* Work to be completed
Count the lines in the material below that contain the string "конверты". Reply with the number alone.

[Dataset content]

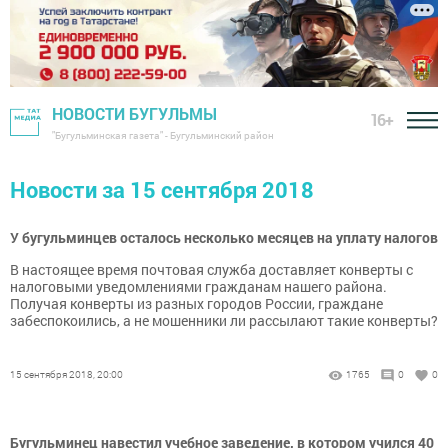
НОВОСТИ БУГУЛЬМЫ
16+
"Бугульминская газета" - Бугульминский район
Новости за 15 сентября 2018
У бугульминцев осталось несколько месяцев на уплату налогов
В настоящее время почтовая служба доставляет конверты с
налоговыми уведомлениями гражданам нашего района.
Получая конверты из разных городов России, граждане
забеспокоились, а не мошенники ли рассылают такие конверты?
15 сентября 2018, 20:00
1765
0
0
Бугульминец навестил учебное заведение, в котором учился 40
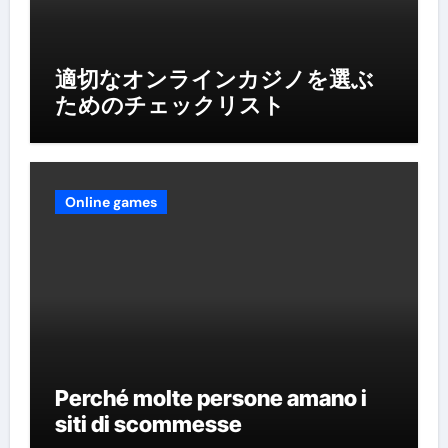
適切なオンラインカジノを選ぶ
ためのチェックリスト
Online games
Perché molte persone amano i
siti di scommesse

[/Dataset content]

* Finished task
3